■ **Exercise details**: Which of the lines below include the word "ctrl"? Pull each one out.

■ **Record excerpts**:
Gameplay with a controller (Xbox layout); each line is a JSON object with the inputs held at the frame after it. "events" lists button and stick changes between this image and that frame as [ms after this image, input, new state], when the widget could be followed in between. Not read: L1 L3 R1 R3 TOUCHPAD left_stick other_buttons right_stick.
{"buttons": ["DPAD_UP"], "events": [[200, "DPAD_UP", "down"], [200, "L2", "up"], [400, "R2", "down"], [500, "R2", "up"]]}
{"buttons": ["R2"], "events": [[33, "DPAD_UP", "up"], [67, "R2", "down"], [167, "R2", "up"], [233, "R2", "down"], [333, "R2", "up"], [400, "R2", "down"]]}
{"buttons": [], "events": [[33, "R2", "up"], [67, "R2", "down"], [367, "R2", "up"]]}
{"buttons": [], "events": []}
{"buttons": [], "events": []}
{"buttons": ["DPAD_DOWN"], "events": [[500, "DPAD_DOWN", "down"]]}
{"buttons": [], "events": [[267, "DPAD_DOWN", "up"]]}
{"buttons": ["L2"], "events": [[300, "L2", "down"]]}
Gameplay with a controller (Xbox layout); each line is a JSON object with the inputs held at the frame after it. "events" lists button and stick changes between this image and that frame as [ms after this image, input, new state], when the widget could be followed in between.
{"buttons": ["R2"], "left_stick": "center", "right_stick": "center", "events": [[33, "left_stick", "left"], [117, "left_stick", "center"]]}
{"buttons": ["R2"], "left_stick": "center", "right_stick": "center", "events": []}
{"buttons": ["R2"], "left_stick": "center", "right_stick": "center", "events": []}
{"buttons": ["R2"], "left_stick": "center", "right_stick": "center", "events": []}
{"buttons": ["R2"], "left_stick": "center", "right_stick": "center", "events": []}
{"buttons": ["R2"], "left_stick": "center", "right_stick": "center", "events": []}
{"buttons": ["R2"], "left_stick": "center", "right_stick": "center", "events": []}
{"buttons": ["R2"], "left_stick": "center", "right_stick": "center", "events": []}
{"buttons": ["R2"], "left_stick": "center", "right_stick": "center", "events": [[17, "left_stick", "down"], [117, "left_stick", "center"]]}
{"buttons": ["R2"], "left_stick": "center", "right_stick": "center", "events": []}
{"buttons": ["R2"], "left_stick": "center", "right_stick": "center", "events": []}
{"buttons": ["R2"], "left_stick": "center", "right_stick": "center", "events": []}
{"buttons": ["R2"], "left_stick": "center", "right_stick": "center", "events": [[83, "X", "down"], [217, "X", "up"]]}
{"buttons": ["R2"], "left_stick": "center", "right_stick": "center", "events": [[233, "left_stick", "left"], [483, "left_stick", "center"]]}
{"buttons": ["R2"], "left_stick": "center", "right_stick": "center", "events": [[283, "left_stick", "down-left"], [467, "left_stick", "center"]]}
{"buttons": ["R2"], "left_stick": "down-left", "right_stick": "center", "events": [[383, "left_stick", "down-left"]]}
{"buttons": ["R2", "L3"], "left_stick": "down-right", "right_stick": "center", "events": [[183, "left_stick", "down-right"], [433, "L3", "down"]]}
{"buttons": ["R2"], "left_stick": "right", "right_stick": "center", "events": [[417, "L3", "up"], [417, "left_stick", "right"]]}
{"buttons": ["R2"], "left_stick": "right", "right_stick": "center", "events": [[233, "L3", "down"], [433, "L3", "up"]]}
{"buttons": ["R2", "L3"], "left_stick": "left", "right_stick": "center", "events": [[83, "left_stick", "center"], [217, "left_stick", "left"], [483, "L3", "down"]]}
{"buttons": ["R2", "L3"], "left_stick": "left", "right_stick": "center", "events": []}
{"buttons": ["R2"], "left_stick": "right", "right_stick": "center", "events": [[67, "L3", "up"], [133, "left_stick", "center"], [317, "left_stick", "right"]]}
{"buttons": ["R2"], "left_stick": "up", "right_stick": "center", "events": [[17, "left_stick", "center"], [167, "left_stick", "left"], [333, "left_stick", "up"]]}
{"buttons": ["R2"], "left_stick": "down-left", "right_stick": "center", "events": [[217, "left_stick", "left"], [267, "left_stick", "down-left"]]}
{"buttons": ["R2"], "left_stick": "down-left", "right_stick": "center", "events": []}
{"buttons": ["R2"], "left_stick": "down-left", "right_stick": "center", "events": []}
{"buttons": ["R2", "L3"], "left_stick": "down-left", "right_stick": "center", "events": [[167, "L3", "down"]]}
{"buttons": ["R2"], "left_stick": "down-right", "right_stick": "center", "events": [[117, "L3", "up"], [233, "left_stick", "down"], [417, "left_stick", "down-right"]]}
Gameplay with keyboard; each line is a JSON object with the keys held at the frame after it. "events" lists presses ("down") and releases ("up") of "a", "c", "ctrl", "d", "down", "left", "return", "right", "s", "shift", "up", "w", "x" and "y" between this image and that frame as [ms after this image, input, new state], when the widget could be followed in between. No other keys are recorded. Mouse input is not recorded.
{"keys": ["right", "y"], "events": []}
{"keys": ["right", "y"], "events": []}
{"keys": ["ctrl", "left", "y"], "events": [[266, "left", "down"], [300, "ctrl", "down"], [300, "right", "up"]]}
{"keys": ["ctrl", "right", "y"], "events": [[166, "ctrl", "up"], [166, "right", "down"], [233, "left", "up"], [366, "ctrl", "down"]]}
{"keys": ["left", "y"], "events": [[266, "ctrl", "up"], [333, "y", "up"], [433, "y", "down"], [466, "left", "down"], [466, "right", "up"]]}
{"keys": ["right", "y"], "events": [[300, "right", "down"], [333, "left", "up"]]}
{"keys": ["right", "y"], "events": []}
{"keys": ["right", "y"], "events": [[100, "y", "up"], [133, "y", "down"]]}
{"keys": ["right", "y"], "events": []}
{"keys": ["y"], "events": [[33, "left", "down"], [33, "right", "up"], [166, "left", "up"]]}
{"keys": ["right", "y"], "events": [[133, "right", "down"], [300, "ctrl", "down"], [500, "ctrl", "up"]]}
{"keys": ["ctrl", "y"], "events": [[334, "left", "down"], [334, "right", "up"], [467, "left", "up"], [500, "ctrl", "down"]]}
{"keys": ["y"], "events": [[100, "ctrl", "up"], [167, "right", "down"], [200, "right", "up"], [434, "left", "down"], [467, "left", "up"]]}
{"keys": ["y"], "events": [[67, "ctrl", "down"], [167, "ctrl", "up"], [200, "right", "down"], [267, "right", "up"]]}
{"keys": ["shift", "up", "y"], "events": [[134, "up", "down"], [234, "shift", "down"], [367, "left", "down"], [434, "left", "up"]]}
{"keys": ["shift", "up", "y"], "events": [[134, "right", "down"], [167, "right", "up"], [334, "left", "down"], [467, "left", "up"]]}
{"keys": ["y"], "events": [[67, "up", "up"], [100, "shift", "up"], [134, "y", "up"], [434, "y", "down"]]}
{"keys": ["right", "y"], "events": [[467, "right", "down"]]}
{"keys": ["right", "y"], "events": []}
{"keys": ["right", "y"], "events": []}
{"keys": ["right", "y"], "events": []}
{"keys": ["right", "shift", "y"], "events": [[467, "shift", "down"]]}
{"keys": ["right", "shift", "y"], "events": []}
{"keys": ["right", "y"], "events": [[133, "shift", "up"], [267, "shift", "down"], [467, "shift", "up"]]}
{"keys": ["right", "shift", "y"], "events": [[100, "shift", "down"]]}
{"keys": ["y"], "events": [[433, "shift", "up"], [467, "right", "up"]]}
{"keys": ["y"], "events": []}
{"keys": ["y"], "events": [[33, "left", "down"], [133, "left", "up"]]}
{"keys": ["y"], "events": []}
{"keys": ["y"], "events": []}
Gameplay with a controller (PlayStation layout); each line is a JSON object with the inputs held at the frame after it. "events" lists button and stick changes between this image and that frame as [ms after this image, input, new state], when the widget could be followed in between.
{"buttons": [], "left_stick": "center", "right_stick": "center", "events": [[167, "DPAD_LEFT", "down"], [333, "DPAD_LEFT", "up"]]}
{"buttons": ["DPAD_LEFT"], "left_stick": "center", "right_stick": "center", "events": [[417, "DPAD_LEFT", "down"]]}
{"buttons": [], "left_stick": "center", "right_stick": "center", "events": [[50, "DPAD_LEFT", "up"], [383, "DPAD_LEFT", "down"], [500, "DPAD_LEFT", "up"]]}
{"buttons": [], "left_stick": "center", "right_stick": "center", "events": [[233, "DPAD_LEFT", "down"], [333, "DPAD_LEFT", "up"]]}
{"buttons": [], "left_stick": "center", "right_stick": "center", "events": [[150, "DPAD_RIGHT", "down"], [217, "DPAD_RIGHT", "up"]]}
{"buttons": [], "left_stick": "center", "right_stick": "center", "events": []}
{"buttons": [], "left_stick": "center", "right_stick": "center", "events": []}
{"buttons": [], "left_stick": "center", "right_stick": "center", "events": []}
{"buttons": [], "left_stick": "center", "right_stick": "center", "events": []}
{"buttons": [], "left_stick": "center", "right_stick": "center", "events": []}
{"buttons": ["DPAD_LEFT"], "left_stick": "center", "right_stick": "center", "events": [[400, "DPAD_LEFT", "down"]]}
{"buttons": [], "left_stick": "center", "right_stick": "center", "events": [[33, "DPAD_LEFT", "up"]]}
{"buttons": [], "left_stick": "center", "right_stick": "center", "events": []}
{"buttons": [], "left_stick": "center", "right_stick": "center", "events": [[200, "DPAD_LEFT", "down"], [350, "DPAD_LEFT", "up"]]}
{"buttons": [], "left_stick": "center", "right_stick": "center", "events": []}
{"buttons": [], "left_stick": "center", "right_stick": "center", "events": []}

■ **Task output**:
Gameplay with keyboard; each line is a JSON object with the keys held at the frame after it. "events" lists presses ("down") and releases ("up") of "a", "c", "ctrl", "d", "down", "left", "return", "right", "s", "shift", "up", "w", "x" and "y" between this image and that frame as [ms after this image, input, new state], when the widget could be followed in between. No other keys are recorded. Mouse input is not recorded.
{"keys": ["ctrl", "left", "y"], "events": [[266, "left", "down"], [300, "ctrl", "down"], [300, "right", "up"]]}
{"keys": ["ctrl", "right", "y"], "events": [[166, "ctrl", "up"], [166, "right", "down"], [233, "left", "up"], [366, "ctrl", "down"]]}
{"keys": ["left", "y"], "events": [[266, "ctrl", "up"], [333, "y", "up"], [433, "y", "down"], [466, "left", "down"], [466, "right", "up"]]}
{"keys": ["right", "y"], "events": [[133, "right", "down"], [300, "ctrl", "down"], [500, "ctrl", "up"]]}
{"keys": ["ctrl", "y"], "events": [[334, "left", "down"], [334, "right", "up"], [467, "left", "up"], [500, "ctrl", "down"]]}
{"keys": ["y"], "events": [[100, "ctrl", "up"], [167, "right", "down"], [200, "right", "up"], [434, "left", "down"], [467, "left", "up"]]}
{"keys": ["y"], "events": [[67, "ctrl", "down"], [167, "ctrl", "up"], [200, "right", "down"], [267, "right", "up"]]}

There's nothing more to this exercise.